# Videos > Instructional Videos >  How To Make a Wood Survival Fishing Spear

## steve-rawls

This shows how to create a basic four pronged fishing spear.  Its a quick video.  The wood was split and wedged apart and the prongs were carved to points.  It could be improved by adding barbs.

----------


## Antonyraison

I think some people call it a frog gig? Anyway very useful for catch fish,frogs crabs..etc.

----------


## LowKey

Now you need to trim those protruding sticks and wrap it with cordage or leather to keep them from slipping and letting the forks close. Way too much friction and noise as you have them now.

----------


## steve-rawls

> Now you need to trim those protruding sticks and wrap it with cordage or leather to keep them from slipping and letting the forks close. Way too much friction and noise as you have them now.

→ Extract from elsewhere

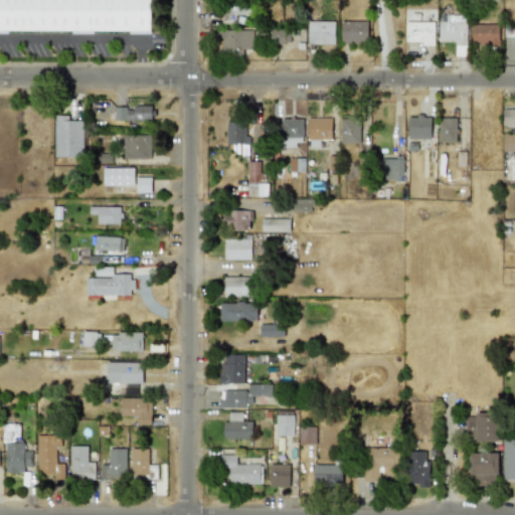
[(153,0),(153,34),(131,34),(131,31),(96,31),(96,34),(72,33),(73,31),(11,31),(11,33),(0,33),(0,0),(153,0)]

Yep,  I'm going to have to make a better one.

----------


## crashdive123

The key......and I mean the REAL KEY to any of these bushcrafty things *that we all make* is to actually use them.  Knowing how to make them is only part of the battle.  Being able to use them efficiently is the key.

----------


## Antonyraison

I dont doubt that will work, just shorten the protruding sticks and lash them down...
its a decent effort.

----------


## Antonyraison

I will give you a sub dude.... everyone needs a bit of support  :Smile:  looking forward to more content etc.
I will comment when I can  :Big Grin:

----------